Star-up, jardins à thème et parc… à pétanque
Dans l’allée des Hauts-Fourneaux, le Technoport regroupe une trentaine de start-up sur 4 000 mètres carrés, offrant aux créateurs venus d’horizons divers les services d’un incubateur, d’un espace de travail collaboratif et d’un fab lab. Le centre international d’étude de populations Ceps/Instead s’est implanté avenue de la Fonte. Un centre de ressource des théologies s’est établi avenue des Sidérurgistes. L’espace est jalonné de parcs de pétanque et de tags poétiques tel cet énigmatique « All we need » sur toute la longueur d’un ancien atelier. Fin septembre, un parc public de huit hectares a ouvert sur l’emplacement de l’ancien crassier délicatement reverdi. Bordé par un cheminement pédestre et un cours d’eau artificiel, le nouveau poumon vert du quartier propose aires de jeux, jardins à thème et terrains de sport. Le quartier a connu sa première grande fête populaire le 4 juillet dernier à l’occasion de l’ouverture au public de la Terrasse des Hauts-Fourneaux, illuminée par le designer allemand Ingo Maurer.

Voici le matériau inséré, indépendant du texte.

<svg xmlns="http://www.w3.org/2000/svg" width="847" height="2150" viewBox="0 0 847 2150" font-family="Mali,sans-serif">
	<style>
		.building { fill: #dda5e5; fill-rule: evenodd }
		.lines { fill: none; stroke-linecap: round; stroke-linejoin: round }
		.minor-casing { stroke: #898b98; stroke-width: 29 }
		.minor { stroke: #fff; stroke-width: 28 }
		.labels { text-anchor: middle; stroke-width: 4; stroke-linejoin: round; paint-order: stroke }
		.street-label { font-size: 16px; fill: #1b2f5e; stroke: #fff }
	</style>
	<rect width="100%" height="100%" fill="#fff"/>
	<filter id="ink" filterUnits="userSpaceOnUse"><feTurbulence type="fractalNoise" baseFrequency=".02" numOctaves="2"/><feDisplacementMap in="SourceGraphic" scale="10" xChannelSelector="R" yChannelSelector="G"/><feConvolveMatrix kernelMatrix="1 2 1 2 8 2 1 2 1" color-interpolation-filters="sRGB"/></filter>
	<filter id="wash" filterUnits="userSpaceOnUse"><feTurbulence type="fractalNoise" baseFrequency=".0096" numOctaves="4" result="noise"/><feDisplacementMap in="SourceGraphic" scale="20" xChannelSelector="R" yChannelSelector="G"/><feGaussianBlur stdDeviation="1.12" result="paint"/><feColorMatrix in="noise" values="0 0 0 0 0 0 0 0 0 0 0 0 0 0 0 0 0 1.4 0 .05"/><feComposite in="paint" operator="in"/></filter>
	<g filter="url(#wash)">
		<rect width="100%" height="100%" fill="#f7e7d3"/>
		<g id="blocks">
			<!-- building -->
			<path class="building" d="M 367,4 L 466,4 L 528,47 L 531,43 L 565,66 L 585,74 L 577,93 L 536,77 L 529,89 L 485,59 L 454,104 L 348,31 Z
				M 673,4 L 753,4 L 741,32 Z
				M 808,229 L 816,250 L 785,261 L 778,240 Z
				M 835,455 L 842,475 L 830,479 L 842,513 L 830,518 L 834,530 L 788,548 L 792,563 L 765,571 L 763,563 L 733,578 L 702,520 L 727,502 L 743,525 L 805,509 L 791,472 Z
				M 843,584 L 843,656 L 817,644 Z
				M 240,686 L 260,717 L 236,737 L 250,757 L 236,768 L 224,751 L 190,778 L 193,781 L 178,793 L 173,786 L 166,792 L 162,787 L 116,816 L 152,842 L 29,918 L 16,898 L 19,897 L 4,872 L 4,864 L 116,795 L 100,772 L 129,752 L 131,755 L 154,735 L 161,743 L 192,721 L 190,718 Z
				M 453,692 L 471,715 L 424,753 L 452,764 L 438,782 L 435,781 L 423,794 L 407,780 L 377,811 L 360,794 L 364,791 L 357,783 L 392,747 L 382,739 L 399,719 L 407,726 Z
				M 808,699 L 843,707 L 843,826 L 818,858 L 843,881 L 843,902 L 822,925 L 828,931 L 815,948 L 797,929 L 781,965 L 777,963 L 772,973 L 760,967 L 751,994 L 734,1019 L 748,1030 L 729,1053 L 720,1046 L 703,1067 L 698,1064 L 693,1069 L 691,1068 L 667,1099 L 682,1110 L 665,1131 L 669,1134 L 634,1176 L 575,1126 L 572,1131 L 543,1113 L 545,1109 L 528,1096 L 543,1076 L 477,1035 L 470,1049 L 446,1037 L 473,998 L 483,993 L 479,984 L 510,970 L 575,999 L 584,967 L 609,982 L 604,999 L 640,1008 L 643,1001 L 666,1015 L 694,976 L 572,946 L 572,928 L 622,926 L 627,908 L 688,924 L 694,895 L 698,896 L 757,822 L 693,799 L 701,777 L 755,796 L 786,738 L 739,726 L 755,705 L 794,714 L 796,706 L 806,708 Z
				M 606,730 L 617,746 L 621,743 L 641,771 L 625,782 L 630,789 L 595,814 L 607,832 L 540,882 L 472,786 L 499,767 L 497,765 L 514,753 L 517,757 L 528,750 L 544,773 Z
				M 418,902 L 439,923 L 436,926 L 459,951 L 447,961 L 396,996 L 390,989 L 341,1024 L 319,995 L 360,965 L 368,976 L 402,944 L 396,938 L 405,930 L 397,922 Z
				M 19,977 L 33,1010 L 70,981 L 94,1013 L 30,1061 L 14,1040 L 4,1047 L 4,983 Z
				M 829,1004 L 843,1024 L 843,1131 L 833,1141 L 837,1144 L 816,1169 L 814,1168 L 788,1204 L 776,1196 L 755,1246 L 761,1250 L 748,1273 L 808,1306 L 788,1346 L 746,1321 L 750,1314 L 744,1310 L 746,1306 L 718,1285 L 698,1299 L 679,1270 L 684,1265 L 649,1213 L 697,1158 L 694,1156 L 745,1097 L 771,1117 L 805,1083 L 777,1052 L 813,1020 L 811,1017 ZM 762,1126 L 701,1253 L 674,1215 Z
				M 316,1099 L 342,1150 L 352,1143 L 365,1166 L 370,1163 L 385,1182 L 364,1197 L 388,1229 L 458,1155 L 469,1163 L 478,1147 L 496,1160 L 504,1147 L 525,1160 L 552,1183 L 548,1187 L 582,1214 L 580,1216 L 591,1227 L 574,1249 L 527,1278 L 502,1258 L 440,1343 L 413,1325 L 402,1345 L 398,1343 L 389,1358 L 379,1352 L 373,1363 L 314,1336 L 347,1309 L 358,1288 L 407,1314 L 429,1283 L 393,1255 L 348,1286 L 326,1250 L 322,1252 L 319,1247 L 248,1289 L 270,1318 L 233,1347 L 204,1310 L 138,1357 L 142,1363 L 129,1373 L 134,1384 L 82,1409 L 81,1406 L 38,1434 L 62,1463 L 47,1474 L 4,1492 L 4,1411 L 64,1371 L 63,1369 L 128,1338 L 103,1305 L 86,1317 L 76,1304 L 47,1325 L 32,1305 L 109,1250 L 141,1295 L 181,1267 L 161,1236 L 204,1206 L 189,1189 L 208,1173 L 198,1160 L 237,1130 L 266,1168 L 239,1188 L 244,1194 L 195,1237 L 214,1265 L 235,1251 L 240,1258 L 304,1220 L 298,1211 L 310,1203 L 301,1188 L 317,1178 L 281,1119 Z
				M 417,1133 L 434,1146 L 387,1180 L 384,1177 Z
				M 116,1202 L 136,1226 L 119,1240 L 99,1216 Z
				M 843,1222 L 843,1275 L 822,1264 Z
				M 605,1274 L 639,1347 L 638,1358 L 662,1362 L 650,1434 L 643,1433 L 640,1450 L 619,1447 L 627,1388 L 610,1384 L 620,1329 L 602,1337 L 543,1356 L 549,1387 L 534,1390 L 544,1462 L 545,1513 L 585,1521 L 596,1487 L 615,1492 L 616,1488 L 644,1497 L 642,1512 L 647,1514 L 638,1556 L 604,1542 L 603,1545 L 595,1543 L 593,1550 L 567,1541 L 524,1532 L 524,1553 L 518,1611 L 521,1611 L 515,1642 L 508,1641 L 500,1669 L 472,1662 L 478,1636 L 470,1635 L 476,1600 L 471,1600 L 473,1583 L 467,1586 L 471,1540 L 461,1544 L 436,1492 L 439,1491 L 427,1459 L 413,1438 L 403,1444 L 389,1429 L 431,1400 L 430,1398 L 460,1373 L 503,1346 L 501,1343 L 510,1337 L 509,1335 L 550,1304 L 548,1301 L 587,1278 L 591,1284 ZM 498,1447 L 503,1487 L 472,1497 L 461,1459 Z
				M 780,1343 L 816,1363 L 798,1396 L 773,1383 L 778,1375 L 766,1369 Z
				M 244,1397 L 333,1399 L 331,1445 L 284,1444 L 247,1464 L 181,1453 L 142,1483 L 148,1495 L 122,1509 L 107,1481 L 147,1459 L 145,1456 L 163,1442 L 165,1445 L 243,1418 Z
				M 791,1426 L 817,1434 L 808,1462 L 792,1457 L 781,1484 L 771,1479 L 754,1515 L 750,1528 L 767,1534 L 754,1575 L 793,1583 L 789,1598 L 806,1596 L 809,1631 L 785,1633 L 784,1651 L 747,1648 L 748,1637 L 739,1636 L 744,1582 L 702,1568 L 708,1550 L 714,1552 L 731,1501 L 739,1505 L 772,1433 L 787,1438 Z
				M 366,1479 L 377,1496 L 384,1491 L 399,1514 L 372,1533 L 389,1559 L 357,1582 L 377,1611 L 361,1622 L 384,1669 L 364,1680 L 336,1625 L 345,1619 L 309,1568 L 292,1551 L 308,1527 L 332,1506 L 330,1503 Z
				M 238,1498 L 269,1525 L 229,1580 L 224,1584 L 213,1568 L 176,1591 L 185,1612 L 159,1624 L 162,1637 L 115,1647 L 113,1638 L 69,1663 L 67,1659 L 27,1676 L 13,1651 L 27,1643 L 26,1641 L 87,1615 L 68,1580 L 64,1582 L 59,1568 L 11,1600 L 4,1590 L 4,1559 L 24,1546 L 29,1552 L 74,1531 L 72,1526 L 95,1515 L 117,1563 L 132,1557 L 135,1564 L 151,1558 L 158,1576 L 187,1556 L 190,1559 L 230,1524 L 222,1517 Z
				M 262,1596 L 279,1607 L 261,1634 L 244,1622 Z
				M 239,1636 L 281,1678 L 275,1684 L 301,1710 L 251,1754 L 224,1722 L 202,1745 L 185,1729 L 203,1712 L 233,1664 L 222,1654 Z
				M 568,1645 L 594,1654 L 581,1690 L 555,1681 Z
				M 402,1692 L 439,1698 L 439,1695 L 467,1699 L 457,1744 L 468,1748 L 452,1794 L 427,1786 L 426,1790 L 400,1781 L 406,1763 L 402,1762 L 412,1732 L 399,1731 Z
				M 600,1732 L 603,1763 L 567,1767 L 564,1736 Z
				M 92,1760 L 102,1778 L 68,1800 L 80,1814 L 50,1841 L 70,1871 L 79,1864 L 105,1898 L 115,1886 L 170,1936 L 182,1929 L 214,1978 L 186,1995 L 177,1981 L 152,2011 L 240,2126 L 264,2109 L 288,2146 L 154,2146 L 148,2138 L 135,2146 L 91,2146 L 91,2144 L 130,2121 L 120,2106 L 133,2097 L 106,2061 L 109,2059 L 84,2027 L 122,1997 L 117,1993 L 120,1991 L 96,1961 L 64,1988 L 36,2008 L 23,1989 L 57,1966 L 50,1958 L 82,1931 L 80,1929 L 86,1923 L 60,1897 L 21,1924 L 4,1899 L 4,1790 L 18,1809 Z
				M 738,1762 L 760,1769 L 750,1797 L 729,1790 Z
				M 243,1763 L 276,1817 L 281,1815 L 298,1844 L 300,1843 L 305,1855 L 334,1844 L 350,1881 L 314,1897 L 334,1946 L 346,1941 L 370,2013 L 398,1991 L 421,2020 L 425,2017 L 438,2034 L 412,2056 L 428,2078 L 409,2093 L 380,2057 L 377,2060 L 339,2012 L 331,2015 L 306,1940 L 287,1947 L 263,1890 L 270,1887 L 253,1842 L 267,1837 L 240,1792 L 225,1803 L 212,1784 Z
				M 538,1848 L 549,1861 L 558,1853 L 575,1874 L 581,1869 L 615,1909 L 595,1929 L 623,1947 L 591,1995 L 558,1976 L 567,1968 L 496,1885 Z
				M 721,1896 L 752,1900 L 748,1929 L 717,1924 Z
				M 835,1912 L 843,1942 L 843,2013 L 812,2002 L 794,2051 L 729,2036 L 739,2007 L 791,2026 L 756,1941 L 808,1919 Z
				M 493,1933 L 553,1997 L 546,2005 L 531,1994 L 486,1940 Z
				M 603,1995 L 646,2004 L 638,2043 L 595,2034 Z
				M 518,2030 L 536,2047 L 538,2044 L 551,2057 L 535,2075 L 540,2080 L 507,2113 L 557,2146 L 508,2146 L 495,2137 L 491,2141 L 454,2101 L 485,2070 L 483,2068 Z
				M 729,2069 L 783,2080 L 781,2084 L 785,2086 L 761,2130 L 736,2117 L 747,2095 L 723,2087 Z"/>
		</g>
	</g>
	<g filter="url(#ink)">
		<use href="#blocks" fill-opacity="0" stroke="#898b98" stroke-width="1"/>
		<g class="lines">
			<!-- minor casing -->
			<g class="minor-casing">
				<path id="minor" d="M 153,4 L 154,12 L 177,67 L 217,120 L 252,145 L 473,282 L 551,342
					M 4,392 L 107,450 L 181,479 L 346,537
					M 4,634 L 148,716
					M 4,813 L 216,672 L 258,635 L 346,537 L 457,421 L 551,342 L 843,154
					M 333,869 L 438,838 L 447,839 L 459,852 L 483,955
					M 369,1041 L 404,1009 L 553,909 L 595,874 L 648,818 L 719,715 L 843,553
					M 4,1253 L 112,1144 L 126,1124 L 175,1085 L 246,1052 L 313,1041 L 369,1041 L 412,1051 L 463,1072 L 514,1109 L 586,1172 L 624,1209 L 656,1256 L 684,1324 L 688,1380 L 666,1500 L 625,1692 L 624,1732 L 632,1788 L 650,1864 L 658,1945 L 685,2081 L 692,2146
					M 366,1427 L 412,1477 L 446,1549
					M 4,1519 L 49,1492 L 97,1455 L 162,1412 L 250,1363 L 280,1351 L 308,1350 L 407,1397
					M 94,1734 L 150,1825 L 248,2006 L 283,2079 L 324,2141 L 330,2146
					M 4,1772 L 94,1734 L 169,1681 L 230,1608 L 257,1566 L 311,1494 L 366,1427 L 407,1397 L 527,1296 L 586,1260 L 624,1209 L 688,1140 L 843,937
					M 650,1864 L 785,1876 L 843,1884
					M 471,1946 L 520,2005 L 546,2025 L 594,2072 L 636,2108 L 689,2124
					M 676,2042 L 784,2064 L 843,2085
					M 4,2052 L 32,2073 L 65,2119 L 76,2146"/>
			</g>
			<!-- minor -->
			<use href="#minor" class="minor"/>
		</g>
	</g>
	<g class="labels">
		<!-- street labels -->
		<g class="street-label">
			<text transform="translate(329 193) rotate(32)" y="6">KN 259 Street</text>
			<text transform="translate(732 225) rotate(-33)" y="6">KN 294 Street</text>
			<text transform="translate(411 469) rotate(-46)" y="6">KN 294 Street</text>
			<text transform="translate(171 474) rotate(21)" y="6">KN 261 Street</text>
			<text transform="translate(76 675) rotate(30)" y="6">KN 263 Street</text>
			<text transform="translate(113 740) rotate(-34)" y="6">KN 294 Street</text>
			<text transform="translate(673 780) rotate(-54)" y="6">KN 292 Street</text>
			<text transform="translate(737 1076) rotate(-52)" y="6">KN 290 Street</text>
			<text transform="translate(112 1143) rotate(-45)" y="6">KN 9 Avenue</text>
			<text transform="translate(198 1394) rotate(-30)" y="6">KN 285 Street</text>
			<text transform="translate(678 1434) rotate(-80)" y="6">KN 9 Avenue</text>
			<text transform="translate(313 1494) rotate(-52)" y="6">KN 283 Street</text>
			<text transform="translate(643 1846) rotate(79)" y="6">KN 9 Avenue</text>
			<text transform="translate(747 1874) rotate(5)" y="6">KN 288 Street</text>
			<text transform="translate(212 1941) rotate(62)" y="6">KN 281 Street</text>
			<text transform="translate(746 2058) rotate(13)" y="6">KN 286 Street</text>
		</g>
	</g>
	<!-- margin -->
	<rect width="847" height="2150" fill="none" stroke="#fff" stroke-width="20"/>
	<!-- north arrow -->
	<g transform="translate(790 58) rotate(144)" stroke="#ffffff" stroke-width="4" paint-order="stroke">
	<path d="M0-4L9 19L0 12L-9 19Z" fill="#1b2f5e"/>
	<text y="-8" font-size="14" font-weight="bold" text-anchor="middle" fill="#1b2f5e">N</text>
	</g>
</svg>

Belval comportait initialement trois hauts-fourneaux dont l’un a été démonté en 1996 pour partir en Chine, où il fonctionne encore. Les deux autres constituent un élément de mémoire très important. Il a fallu une décennie de chantier pour les nettoyer, démanteler les parties dangereuses et sécuriser les installations. Ils sont désormais restaurés, partiellement vernis pour conserver leur patine et repartent pour au moins trente ans dans un nouvel usage.
Antoinette Lorang, historienne de l’industrie chargée de mission culture et communication au Fonds Belval
En un trimestre à peine, plus de 10 000 visiteurs ont gravi les marches en caillebotis métallique pour accéder au gueulard, l’orifice de chargement du minerai et du coke, situé à 40 m de hauteur.Organisées en anglais, en luxembourgeois, en français et en allemand, les visites s’adressent à la fois aux anciens sidérurgistes, aux nouveaux habitants et aux équipes d’urbanistes, de paysagistes et d’architectes venus de toute l’Europe pour découvrir la métamorphose spectaculaire d’un ancien no man’s land.